First and most foremost, his administration raised accusations of unchecked antisemitic behavior on campuses as rationale to cripple colleges and universities by withholding billions of dollars of government research funding. And now it is threatening to freeze hundreds of millions more to any campus judged to have discriminated against women athletes by allowing transgender women to compete in cis women's space.
The University of Pennsylvania learned last March that the Trump White House froze upward of $175 million in research funding to the school because it allowed transgender swimmer Lia Thomas to be on its women's team one season, during which she won a few Ivy League titles and advanced to the NCAA championships, where she captured a title.
It was the same coercive financial action the administration took against Harvard, Columbia, Cornell, Princeton, Johns Hopkins, my alma mater Northwestern, and several other such schools under the accusation they foment antisemitism because they didn't protect Jewish students during campus protests over Israel's attacks on Gaza.
So earlier this week, Penn erased Thomas's accomplishments, apologized to the women athletes her presence may have vexed, and, somewhat imitating new trans athletes' regulations in international competitions and the NCAA, barred trans athletes from participating in women's sports. The administration responded by releasing the funds it froze.
And the Supreme Court on Thursday decided to review the entire controversy over trans athletes' participation in women's sports, because, well, this is a pressing issue in sports that threatens to destroy its foundation.
I mean, you can't swing a hammer in a throwing circle without clocking a trans athlete, right? They're everywhere!
"How many athletes are there in the U.S. in NCAA schools?" Sen. Dick Durbin (D-Illinois) asked NCAA President Charlie Baker during a hearing last December on federal sports regulations.
"Five hundred and ten thousand," said Baker, a Republican who was Massachusetts's governor before assuming leadership of the NCAA in 2023.
"How many transgender athletes are you aware of?" Durbin asked.

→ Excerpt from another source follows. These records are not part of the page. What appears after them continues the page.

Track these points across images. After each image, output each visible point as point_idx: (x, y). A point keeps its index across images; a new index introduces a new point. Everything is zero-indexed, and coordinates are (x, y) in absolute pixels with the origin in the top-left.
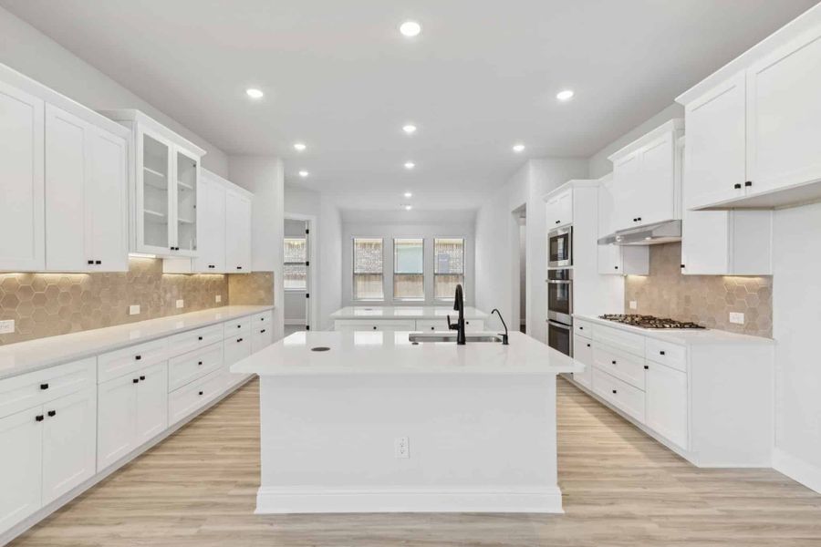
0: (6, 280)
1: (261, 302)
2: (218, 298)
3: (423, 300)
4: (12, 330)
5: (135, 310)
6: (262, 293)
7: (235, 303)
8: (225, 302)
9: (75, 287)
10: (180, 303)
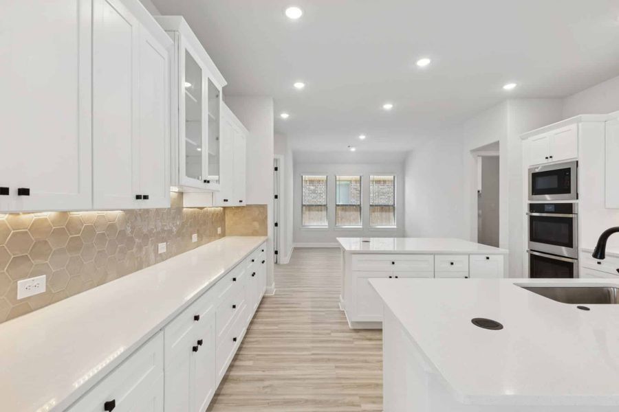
0: (36, 221)
1: (255, 233)
2: (219, 230)
3: (361, 227)
4: (43, 289)
5: (162, 248)
6: (256, 224)
7: (231, 234)
8: (223, 235)
9: (111, 227)
10: (195, 237)
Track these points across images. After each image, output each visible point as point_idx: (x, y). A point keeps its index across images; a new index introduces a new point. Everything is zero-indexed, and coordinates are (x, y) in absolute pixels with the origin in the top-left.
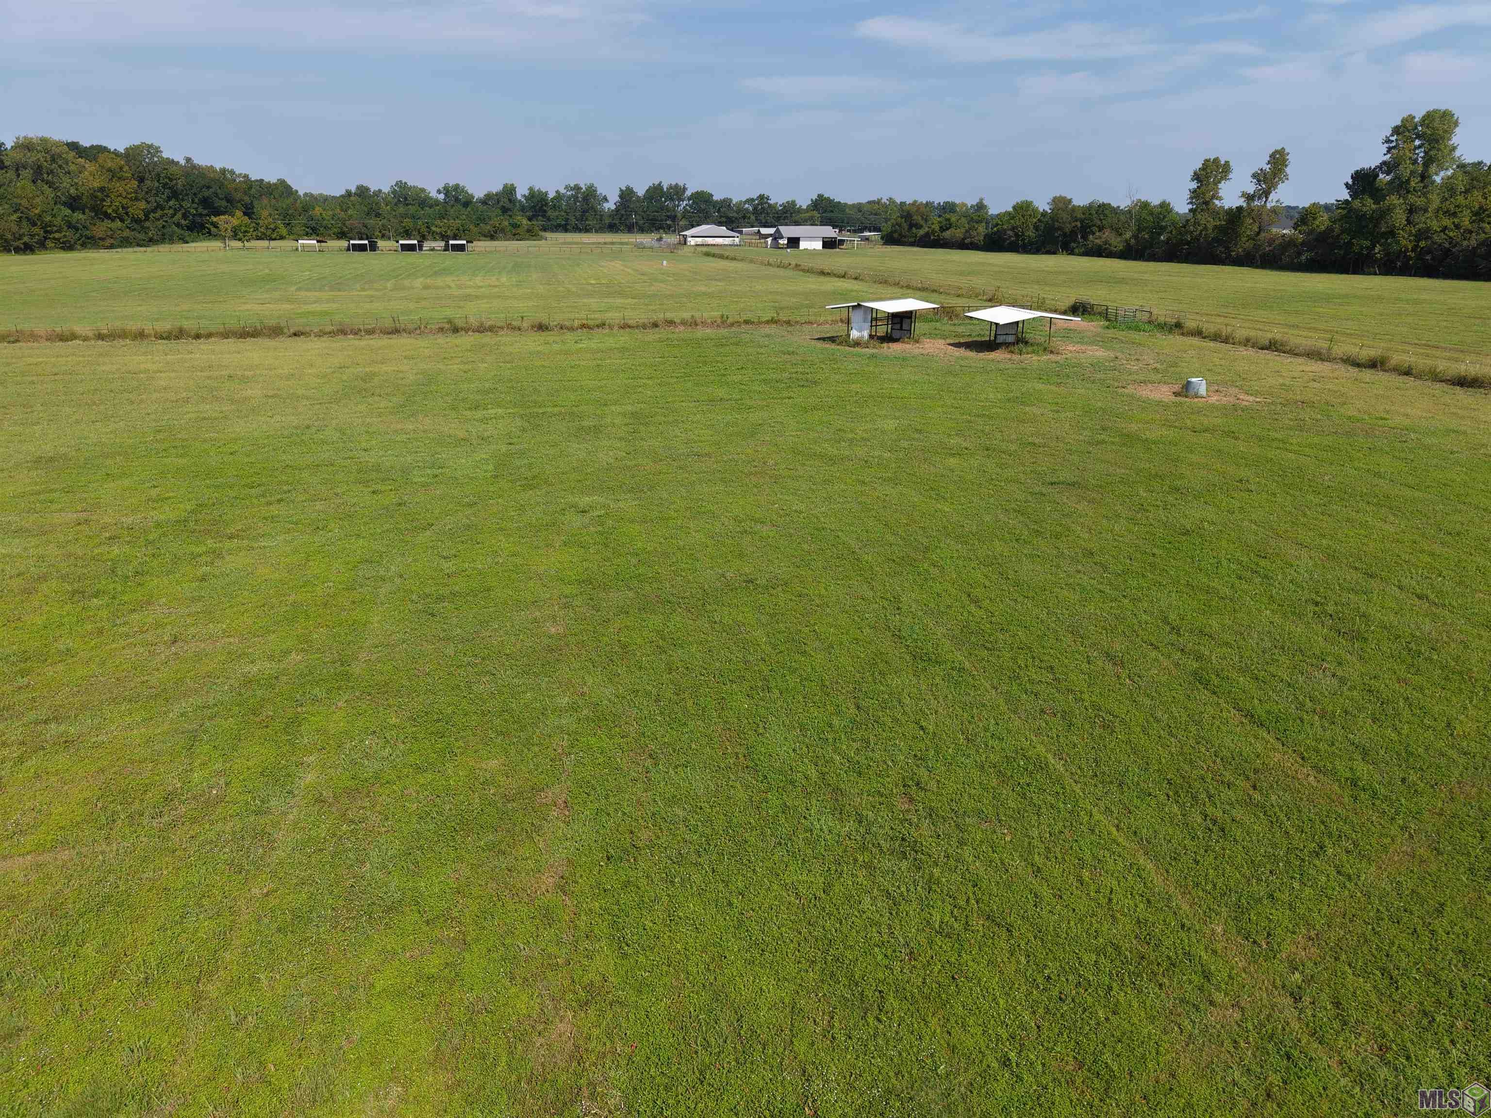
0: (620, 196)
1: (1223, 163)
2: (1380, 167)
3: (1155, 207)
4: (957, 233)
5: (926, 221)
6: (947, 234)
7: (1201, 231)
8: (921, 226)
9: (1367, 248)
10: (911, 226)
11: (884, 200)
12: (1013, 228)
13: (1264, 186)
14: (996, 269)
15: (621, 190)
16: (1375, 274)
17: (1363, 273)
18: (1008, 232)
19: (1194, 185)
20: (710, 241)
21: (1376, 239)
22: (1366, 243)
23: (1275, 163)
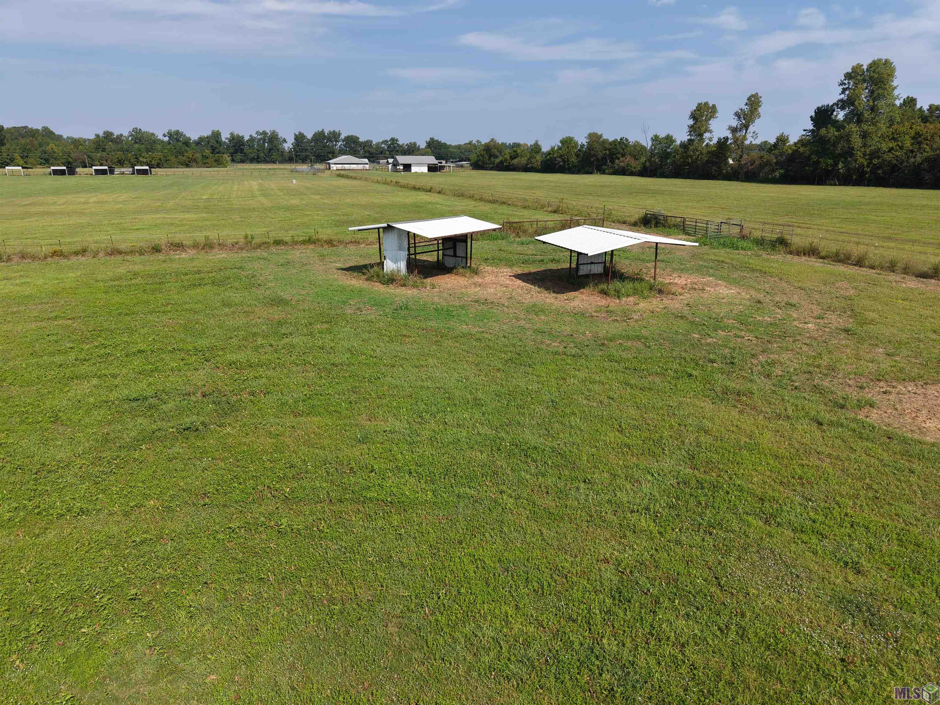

"Less than 10," Baker said.
How many were at Penn? One. That'll be $175 million, or else.
It would be an understatement of historic proportions to say the Trump attack on trans athletes is overkill. Again, the paltry numbers: a UCLA Law School think tank in 2022 estimated about 1.64 million people over the age of 13 in the United States identify as transgender -- about 0.5 percent of all adults, or 1.3 million people, and about 1.4 percent of teens, or about 300,000.

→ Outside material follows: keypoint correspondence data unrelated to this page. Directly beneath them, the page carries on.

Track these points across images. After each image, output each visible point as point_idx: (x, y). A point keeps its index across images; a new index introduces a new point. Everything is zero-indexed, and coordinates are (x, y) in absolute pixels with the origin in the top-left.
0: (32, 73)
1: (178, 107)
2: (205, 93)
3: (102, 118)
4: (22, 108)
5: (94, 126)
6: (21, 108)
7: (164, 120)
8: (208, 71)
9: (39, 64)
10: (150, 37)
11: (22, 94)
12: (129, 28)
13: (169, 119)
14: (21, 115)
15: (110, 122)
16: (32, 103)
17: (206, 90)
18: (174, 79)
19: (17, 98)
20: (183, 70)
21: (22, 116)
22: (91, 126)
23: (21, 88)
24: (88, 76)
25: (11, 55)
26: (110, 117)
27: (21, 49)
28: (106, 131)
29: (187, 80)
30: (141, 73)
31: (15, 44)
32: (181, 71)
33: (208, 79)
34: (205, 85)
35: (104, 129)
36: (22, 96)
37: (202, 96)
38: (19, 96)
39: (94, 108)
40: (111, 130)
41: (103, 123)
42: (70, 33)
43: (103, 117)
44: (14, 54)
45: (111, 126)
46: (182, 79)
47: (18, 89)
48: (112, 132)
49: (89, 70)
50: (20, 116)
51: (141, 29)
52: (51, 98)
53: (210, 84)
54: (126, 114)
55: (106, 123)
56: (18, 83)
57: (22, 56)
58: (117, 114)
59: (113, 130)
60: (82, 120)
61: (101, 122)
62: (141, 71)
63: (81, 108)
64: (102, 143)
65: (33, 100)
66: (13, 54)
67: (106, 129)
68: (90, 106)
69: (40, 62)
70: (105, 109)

How is disallowing those few trans athletes from playing sports protecting cis women athletes?
"Aside from subjecting girls to harassment and invasive testing, these bans do not actually protect women and girls," Shiwali Patel, senior director of safe and inclusive schools at the National Women's Law Center, said Thursday. "They also don't solve for resource or funding inequities in women and girls' sports, or the fact that college women athletes are shortchanged millions of dollars in athletic scholarships compared to college men, or address rampant sexual harassment against athletes by authority figures.
"Equal protection and access to education means that all students should be able to play sports and reap the well-documented socio-emotional and educational benefits of playing. Excluding a girl because she is trans is never fair -- it's unlawful and undermines the rights of all women and girls."
Lia Thomas was an outlier. She lost, too.
Which is why the Trump administration's fight isn't about fairness any more than those of lawmakers and organizations across the country that have introduced and passed state bills against trans athlete sports participation. It's about ideology; it's about politics.
And in the case of Trump, it is another weapon to punish those he sees as enemies.